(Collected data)
::::

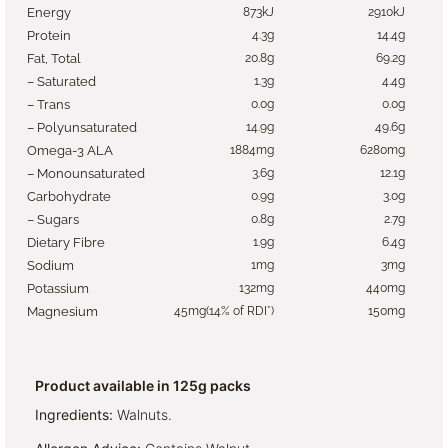
Energy
873kJ
2910kJ
Protein
4.3g
14.4g
Fat, Total
20.8g
69.2g
– Saturated
1.3g
4.4g
– Trans
0.0g
0.0g
– Polyunsaturated
14.9g
49.6g
Omega-3 ALA
1884mg
6280mg
– Monounsaturated
3.6g
12.1g
Carbohydrate
0.9g
3.0g
– Sugars
0.8g
2.7g
Dietary Fibre
1.9g
6.4g
Sodium
1mg
3mg
Potassium
132mg
440mg
Magnesium
45mg(14% of RDI*)
150mg
Product available in 125g packs
Ingredients:
Walnuts.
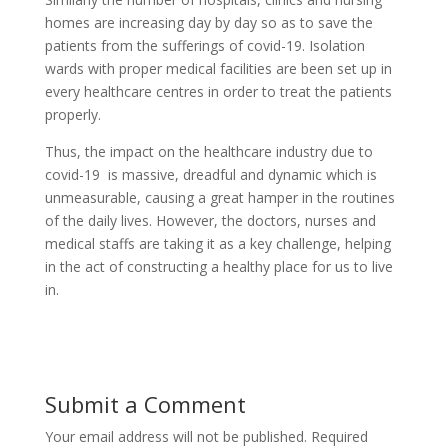
homes are increasing day by day so as to save the
patients from the sufferings of covid-19. Isolation
wards with proper medical facilities are been set up in
every healthcare centres in order to treat the patients
properly.
Thus, the impact on the healthcare industry due to
covid-19 is massive, dreadful and dynamic which is
unmeasurable, causing a great hamper in the routines
of the daily lives. However, the doctors, nurses and
medical staffs are taking it as a key challenge, helping
in the act of constructing a healthy place for us to live
in.
Submit a Comment
Your email address will not be published.
Required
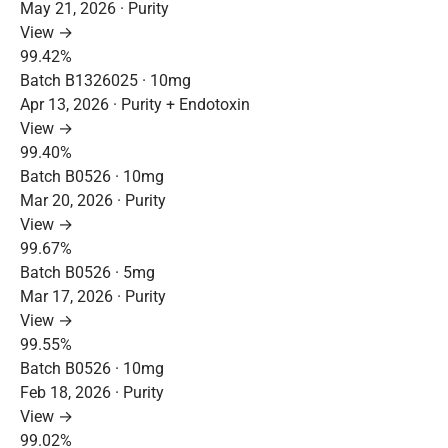
May 21, 2026 · Purity
View →
99.42%
Batch B1326025 · 10mg
Apr 13, 2026 · Purity + Endotoxin
View →
99.40%
Batch B0526 · 10mg
Mar 20, 2026 · Purity
View →
99.67%
Batch B0526 · 5mg
Mar 17, 2026 · Purity
View →
99.55%
Batch B0526 · 10mg
Feb 18, 2026 · Purity
View →
99.02%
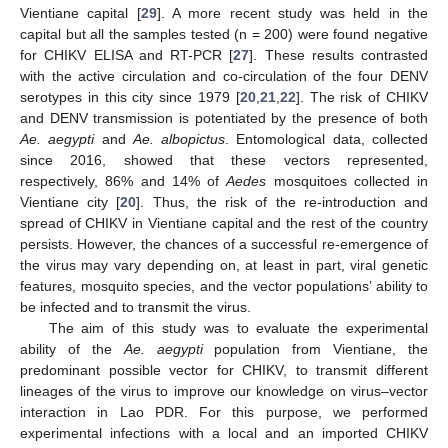
Vientiane capital [
29
]. A more recent study was held in the
capital but all the samples tested (n = 200) were found negative
for CHIKV ELISA and RT-PCR [
27
]. These results contrasted
with the active circulation and co-circulation of the four DENV
serotypes in this city since 1979 [
20
,
21
,
22
]. The risk of CHIKV
and DENV transmission is potentiated by the presence of both
Ae. aegypti
and
Ae. albopictus
. Entomological data, collected
since 2016, showed that these vectors represented,
respectively, 86% and 14% of
Aedes
mosquitoes collected in
Vientiane city [
20
]. Thus, the risk of the re-introduction and
spread of CHIKV in Vientiane capital and the rest of the country
persists. However, the chances of a successful re-emergence of
the virus may vary depending on, at least in part, viral genetic
features, mosquito species, and the vector populations’ ability to
be infected and to transmit the virus.
The aim of this study was to evaluate the experimental
ability of the
Ae. aegypti
population from Vientiane, the
predominant possible vector for CHIKV, to transmit different
lineages of the virus to improve our knowledge on virus–vector
interaction in Lao PDR. For this purpose, we performed
experimental infections with a local and an imported CHIKV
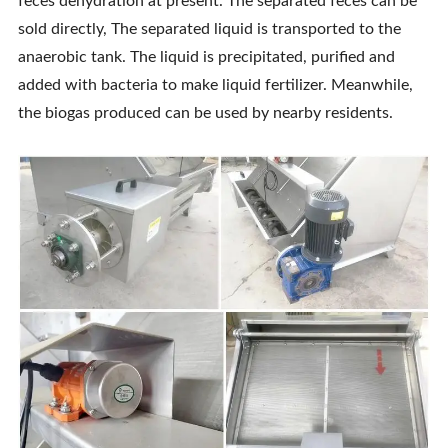
feces dehydration at present. The separated feces can be
sold directly, The separated liquid is transported to the
anaerobic tank. The liquid is precipitated, purified and
added with bacteria to make liquid fertilizer. Meanwhile,
the biogas produced can be used by nearby residents.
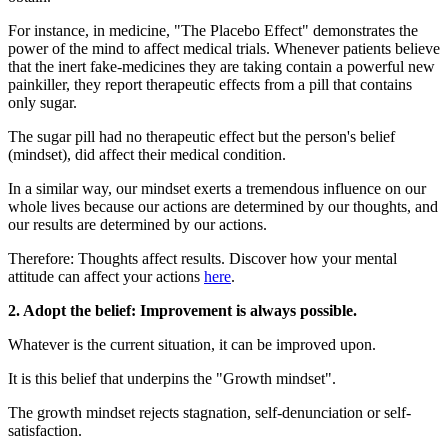
For instance, in medicine, "The Placebo Effect" demonstrates the
power of the mind to affect medical trials. Whenever patients believe
that the inert fake-medicines they are taking contain a powerful new
painkiller, they report therapeutic effects from a pill that contains
only sugar.
The sugar pill had no therapeutic effect but the person's belief
(mindset), did affect their medical condition.
In a similar way, our mindset exerts a tremendous influence on our
whole lives because our actions are determined by our thoughts, and
our results are determined by our actions.
Therefore: Thoughts affect results. Discover how your mental
attitude can affect your actions
here
.
2. Adopt the belief: Improvement is always possible.
Whatever is the current situation, it can be improved upon.
It is this belief that underpins the "Growth mindset".
The growth mindset rejects stagnation, self-denunciation or self-
satisfaction.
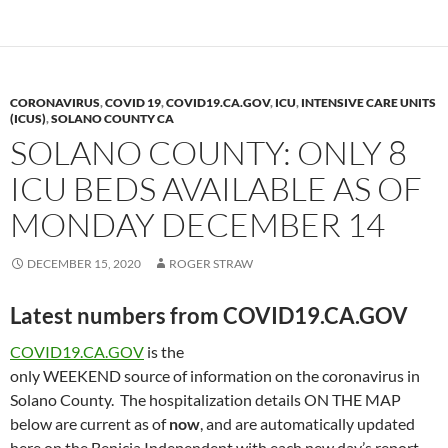
y
o
Li
o
n
k
k
CORONAVIRUS
,
COVID 19
,
COVID19.CA.GOV
,
ICU
,
INTENSIVE CARE UNITS
(ICUS)
,
SOLANO COUNTY CA
SOLANO COUNTY: ONLY 8
ICU BEDS AVAILABLE AS OF
MONDAY DECEMBER 14
DECEMBER 15, 2020
ROGER STRAW
Latest numbers from COVID19.CA.GOV
COVID19.CA.GOV
is the
only WEEKEND source of information on the coronavirus in
Solano County. The hospitalization details ON THE MAP
below are current as of
now
, and are automatically updated
here on the Benicia Independent with each new day’s report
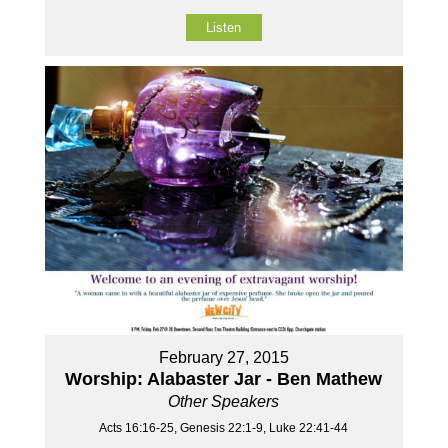
Listen
February 27, 2015
Worship: Alabaster Jar - Ben Mathew
Other Speakers
Acts 16:16-25, Genesis 22:1-9, Luke 22:41-44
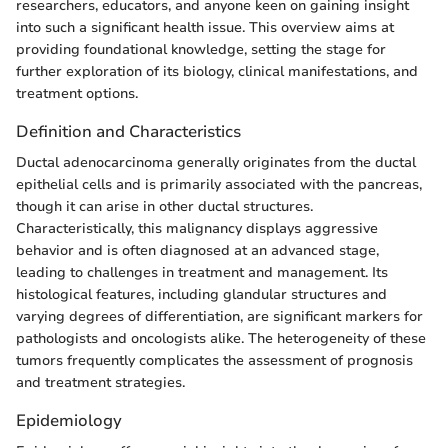
researchers, educators, and anyone keen on gaining insight
into such a significant health issue. This overview aims at
providing foundational knowledge, setting the stage for
further exploration of its biology, clinical manifestations, and
treatment options.
Definition and Characteristics
Ductal adenocarcinoma generally originates from the ductal
epithelial cells and is primarily associated with the pancreas,
though it can arise in other ductal structures.
Characteristically, this malignancy displays aggressive
behavior and is often diagnosed at an advanced stage,
leading to challenges in treatment and management. Its
histological features, including glandular structures and
varying degrees of differentiation, are significant markers for
pathologists and oncologists alike. The heterogeneity of these
tumors frequently complicates the assessment of prognosis
and treatment strategies.
Epidemiology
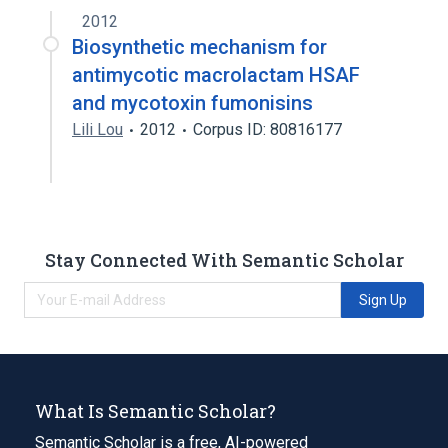
2012
Biosynthetic mechanism for
antimycotic macrolactam HSAF
and mycotoxin fumonisins
Lili Lou
2012
Corpus ID: 80816177
Stay Connected With Semantic Scholar
Sign Up
What Is Semantic Scholar?
Semantic Scholar is a free, AI-powered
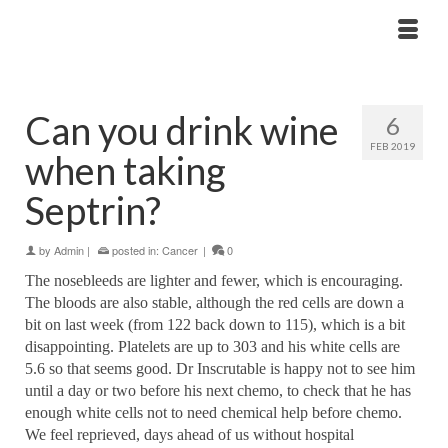
Can you drink wine
6
FEB 2019
when taking
Septrin?
by
Admin
|
posted in:
Cancer
|
0
The nosebleeds are lighter and fewer, which is encouraging.
The bloods are also stable, although the red cells are down a
bit on last week (from 122 back down to 115), which is a bit
disappointing. Platelets are up to 303 and his white cells are
5.6 so that seems good. Dr Inscrutable is happy not to see him
until a day or two before his next chemo, to check that he has
enough white cells not to need chemical help before chemo.
We feel reprieved, days ahead of us without hospital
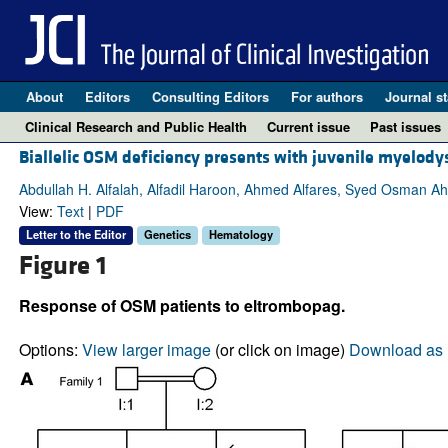
About
Editors
Consulting Editors
For authors
Journal st
Clinical Research and Public Health
Current issue
Past issues
Biallelic OSM deficiency presents with juvenile myelod
Abdullah H. Alfalah, Alfadil Haroon, Ahmed Alfares, Syed Osman 
View:
Text
|
PDF
Letter to the Editor
Genetics
Hematology
Figure 1
Response of OSM patients to eltrombopag.
Options:
View larger image
(or click on image)
Download as 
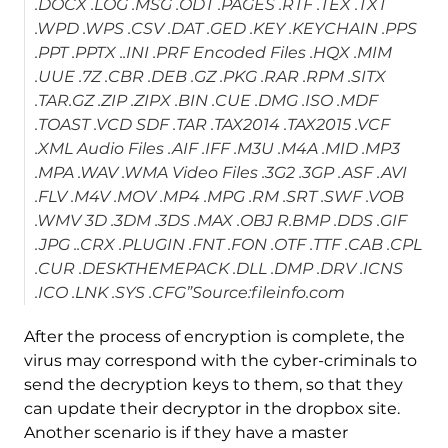
.DOCX .LOG .MSG .ODT .PAGES .RTF .TEX .TXT
.WPD .WPS .CSV .DAT .GED .KEY .KEYCHAIN .PPS
.PPT .PPTX ..INI .PRF Encoded Files .HQX .MIM
.UUE .7Z .CBR .DEB .GZ .PKG .RAR .RPM .SITX
.TAR.GZ .ZIP .ZIPX .BIN .CUE .DMG .ISO .MDF
.TOAST .VCD SDF .TAR .TAX2014 .TAX2015 .VCF
.XML Audio Files .AIF .IFF .M3U .M4A .MID .MP3
.MPA .WAV .WMA Video Files .3G2 .3GP .ASF .AVI
.FLV .M4V .MOV .MP4 .MPG .RM .SRT .SWF .VOB
.WMV 3D .3DM .3DS .MAX .OBJ R.BMP .DDS .GIF
.JPG ..CRX .PLUGIN .FNT .FON .OTF .TTF .CAB .CPL
.CUR .DESKTHEMEPACK .DLL .DMP .DRV .ICNS
.ICO .LNK .SYS .CFG”Source:fileinfo.com
After the process of encryption is complete, the
virus may correspond with the cyber-criminals to
send the decryption keys to them, so that they
can update their decryptor in the dropbox site.
Another scenario is if they have a master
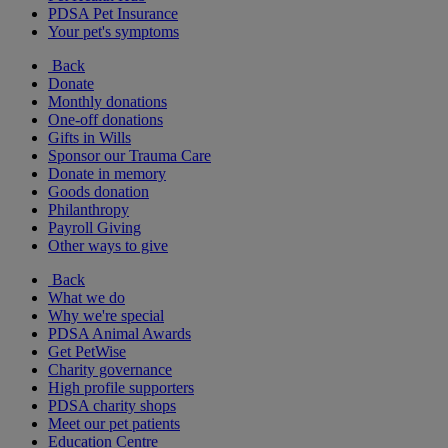
PDSA Pet Insurance
Your pet's symptoms
Back
Donate
Monthly donations
One-off donations
Gifts in Wills
Sponsor our Trauma Care
Donate in memory
Goods donation
Philanthropy
Payroll Giving
Other ways to give
Back
What we do
Why we're special
PDSA Animal Awards
Get PetWise
Charity governance
High profile supporters
PDSA charity shops
Meet our pet patients
Education Centre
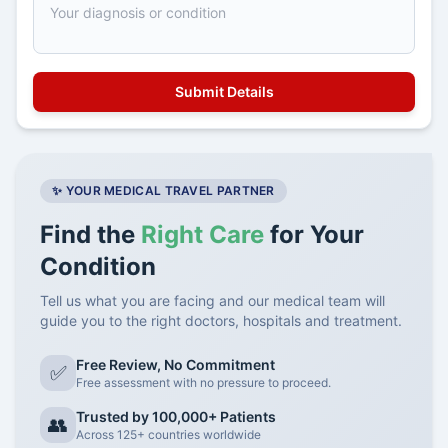
✨ YOUR MEDICAL TRAVEL PARTNER
Find the
Right Care
for Your
Condition
Tell us what you are facing and our medical team will
guide you to the right doctors, hospitals and treatment.
Free Review, No Commitment
✅
Free assessment with no pressure to proceed.
Trusted by 100,000+ Patients
👥
Across 125+ countries worldwide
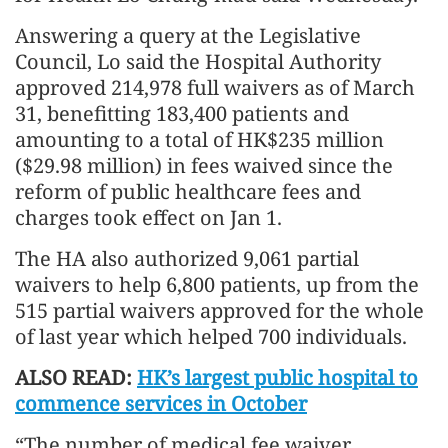
Answering a query at the Legislative
Council, Lo said the Hospital Authority
approved 214,978 full waivers as of March
31, benefitting 183,400 patients and
amounting to a total of HK$235 million
($29.98 million) in fees waived since the
reform of public healthcare fees and
charges took effect on Jan 1.
The HA also authorized 9,061 partial
waivers to help 6,800 patients, up from the
515 partial waivers approved for the whole
of last year which helped 700 individuals.
ALSO READ:
HK’s largest public hospital to
commence services in October
“The number of medical fee waiver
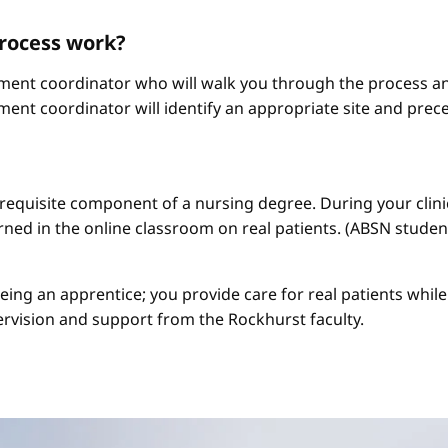
process work?
ement coordinator who will walk you through the process an
ment coordinator will identify an appropriate site and prece
a requisite component of a nursing degree. During your clini
arned in the online classroom on real patients. (ABSN studen
 being an apprentice; you provide care for real patients whi
ervision and support from the Rockhurst faculty.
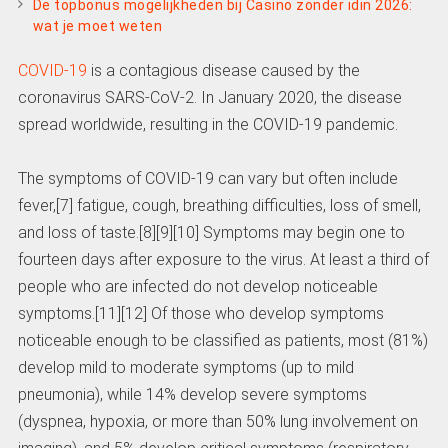
De topbonus mogelijkheden bij Casino zonder idin 2026:
wat je moet weten
COVID-19
is a contagious disease caused by the
coronavirus SARS-CoV-2. In January 2020, the disease
spread worldwide, resulting in the COVID-19 pandemic.
The symptoms of COVID‑19 can vary but often include
fever,[7] fatigue, cough, breathing difficulties, loss of smell,
and loss of taste.[8][9][10] Symptoms may begin one to
fourteen days after exposure to the virus. At least a third of
people who are infected do not develop noticeable
symptoms.[11][12] Of those who develop symptoms
noticeable enough to be classified as patients, most (81%)
develop mild to moderate symptoms (up to mild
pneumonia), while 14% develop severe symptoms
(dyspnea, hypoxia, or more than 50% lung involvement on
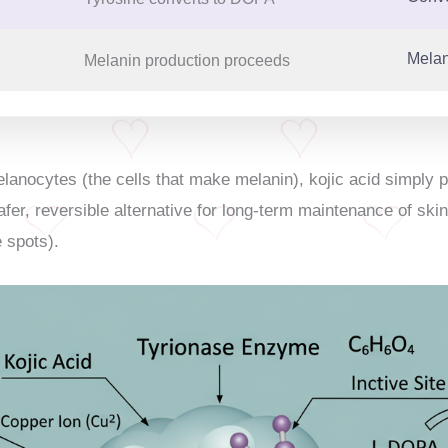
Melan
Melanin production proceeds
elanocytes (the cells that make melanin), kojic acid simply 
afer, reversible alternative for long-term maintenance of skin
 spots).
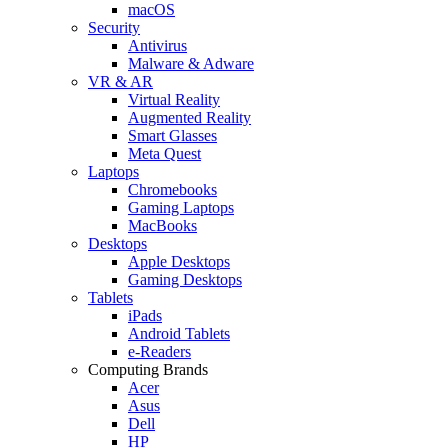
macOS
Security
Antivirus
Malware & Adware
VR & AR
Virtual Reality
Augmented Reality
Smart Glasses
Meta Quest
Laptops
Chromebooks
Gaming Laptops
MacBooks
Desktops
Apple Desktops
Gaming Desktops
Tablets
iPads
Android Tablets
e-Readers
Computing Brands
Acer
Asus
Dell
HP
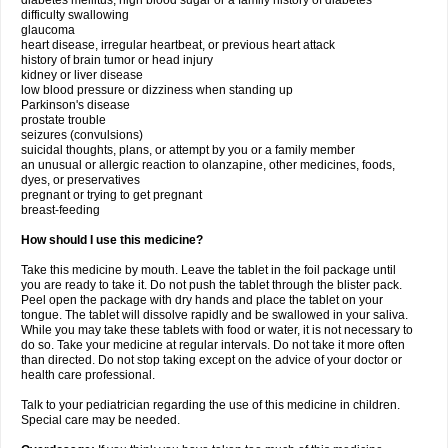
diabetes mellitus, high blood sugar or a family history of diabetes
difficulty swallowing
glaucoma
heart disease, irregular heartbeat, or previous heart attack
history of brain tumor or head injury
kidney or liver disease
low blood pressure or dizziness when standing up
Parkinson's disease
prostate trouble
seizures (convulsions)
suicidal thoughts, plans, or attempt by you or a family member
an unusual or allergic reaction to olanzapine, other medicines, foods,
dyes, or preservatives
pregnant or trying to get pregnant
breast-feeding
How should I use this medicine?
Take this medicine by mouth. Leave the tablet in the foil package until
you are ready to take it. Do not push the tablet through the blister pack.
Peel open the package with dry hands and place the tablet on your
tongue. The tablet will dissolve rapidly and be swallowed in your saliva.
While you may take these tablets with food or water, it is not necessary to
do so. Take your medicine at regular intervals. Do not take it more often
than directed. Do not stop taking except on the advice of your doctor or
health care professional.
Talk to your pediatrician regarding the use of this medicine in children.
Special care may be needed.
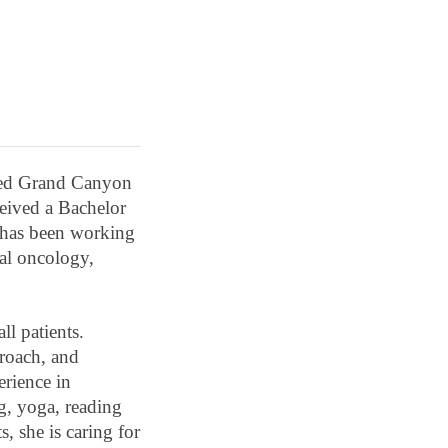
ended Grand Canyon
ceived a Bachelor
has been working
cal oncology,
ll patients.
proach, and
erience in
g, yoga, reading
, she is caring for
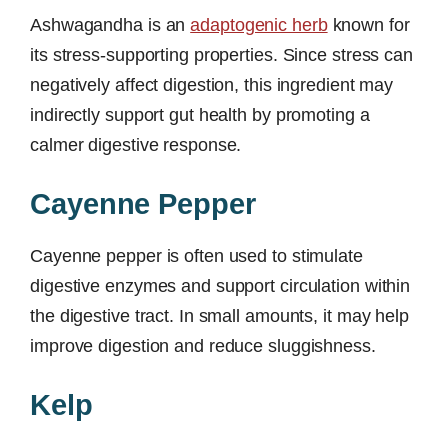
Ashwagandha is an
adaptogenic herb
known for
its stress-supporting properties. Since stress can
negatively affect digestion, this ingredient may
indirectly support gut health by promoting a
calmer digestive response.
Cayenne Pepper
Cayenne pepper is often used to stimulate
digestive enzymes and support circulation within
the digestive tract. In small amounts, it may help
improve digestion and reduce sluggishness.
Kelp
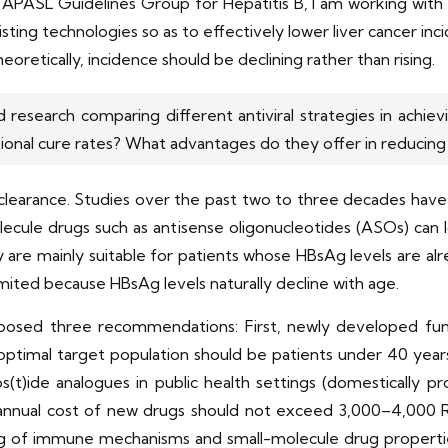
he APASL Guidelines Group for Hepatitis B, I am working wi
isting technologies so as to effectively lower liver cancer i
eoretically, incidence should be declining rather than rising.
search comparing different antiviral strategies in achievi
ional cure rates? What advantages do they offer in reducing 
clearance. Studies over the past two to three decades have 
lecule drugs such as antisense oligonucleotides (ASOs) can
y are mainly suitable for patients whose HBsAg levels are alr
imited because HBsAg levels naturally decline with age.
roposed three recommendations: First, newly developed fu
optimal target population should be patients under 40 year
eos(t)ide analogues in public health settings (domesticall
annual cost of new drugs should not exceed 3,000–4,000 
ng of immune mechanisms and small-molecule drug properti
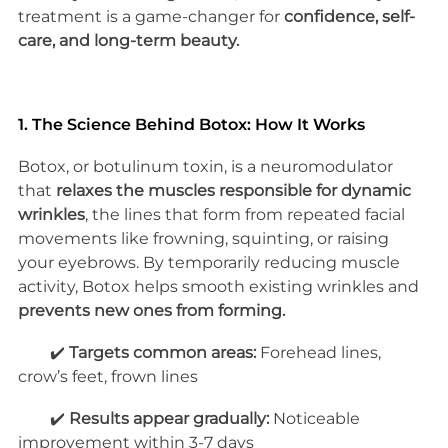
treatment is a game-changer for 
confidence, self-
care, and long-term beauty.
1. The Science Behind Botox: How It Works
Botox, or botulinum toxin, is a neuromodulator 
that 
relaxes the muscles responsible for dynamic 
wrinkles
, the lines that form from repeated facial 
movements like frowning, squinting, or raising 
your eyebrows. By temporarily reducing muscle 
activity, Botox helps smooth existing wrinkles and 
prevents new ones from forming.
        ✔️ 
Targets common areas:
 Forehead lines, 
crow’s feet, frown lines
        ✔️ 
Results appear gradually:
 Noticeable 
improvement within 3-7 days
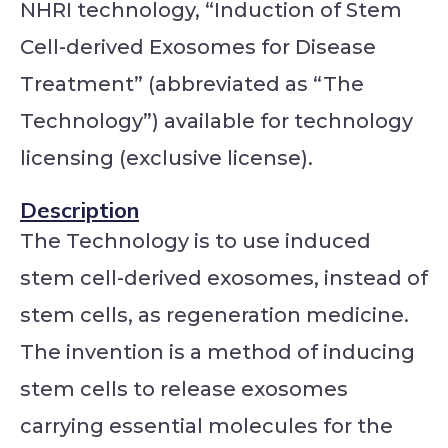
NHRI technology, “Induction of Stem
Cell-derived Exosomes for Disease
Treatment” (abbreviated as “The
Technology”) available for technology
licensing (exclusive license).
Description
The Technology is to use induced
stem cell-derived exosomes, instead of
stem cells, as regeneration medicine.
The invention is a method of inducing
stem cells to release exosomes
carrying essential molecules for the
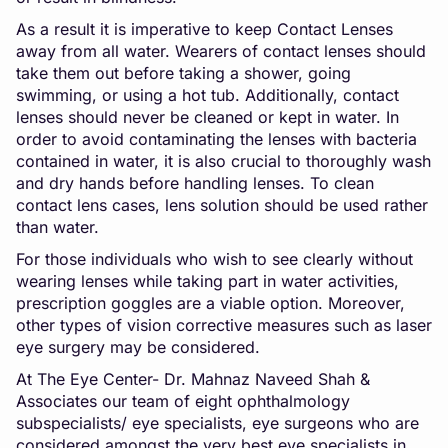
As a result it is imperative to keep Contact Lenses
away from all water. Wearers of contact lenses should
take them out before taking a shower, going
swimming, or using a hot tub. Additionally, contact
lenses should never be cleaned or kept in water. In
order to avoid contaminating the lenses with bacteria
contained in water, it is also crucial to thoroughly wash
and dry hands before handling lenses. To clean
contact lens cases, lens solution should be used rather
than water.
For those individuals who wish to see clearly without
wearing lenses while taking part in water activities,
prescription goggles are a viable option. Moreover,
other types of vision corrective measures such as laser
eye surgery may be considered.
At The Eye Center- Dr. Mahnaz Naveed Shah &
Associates our team of eight ophthalmology
subspecialists/ eye specialists, eye surgeons who are
considered amongst the very best eye specialists in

::::

Requirement
Set down again, word for word, every line from the one with "afer, reversible alternative" to the one with "suicidal thoughts, plans, or" in the entries above, and omit the pictures.

Answer section
afer, reversible alternative for long-term maintenance of skin
 spots).
macOS
Security
Antivirus
Malware & Adware
VR & AR
Virtual Reality
Augmented Reality
Smart Glasses
Meta Quest
Laptops
Chromebooks
Gaming Laptops
MacBooks
Desktops
Apple Desktops
Gaming Desktops
Tablets
iPads
Android Tablets
e-Readers
Computing Brands
Acer
Asus
Dell
HP
diabetes mellitus, high blood sugar or a family history of diabetes
difficulty swallowing
glaucoma
heart disease, irregular heartbeat, or previous heart attack
history of brain tumor or head injury
kidney or liver disease
low blood pressure or dizziness when standing up
Parkinson's disease
prostate trouble
seizures (convulsions)
suicidal thoughts, plans, or attempt by you or a family member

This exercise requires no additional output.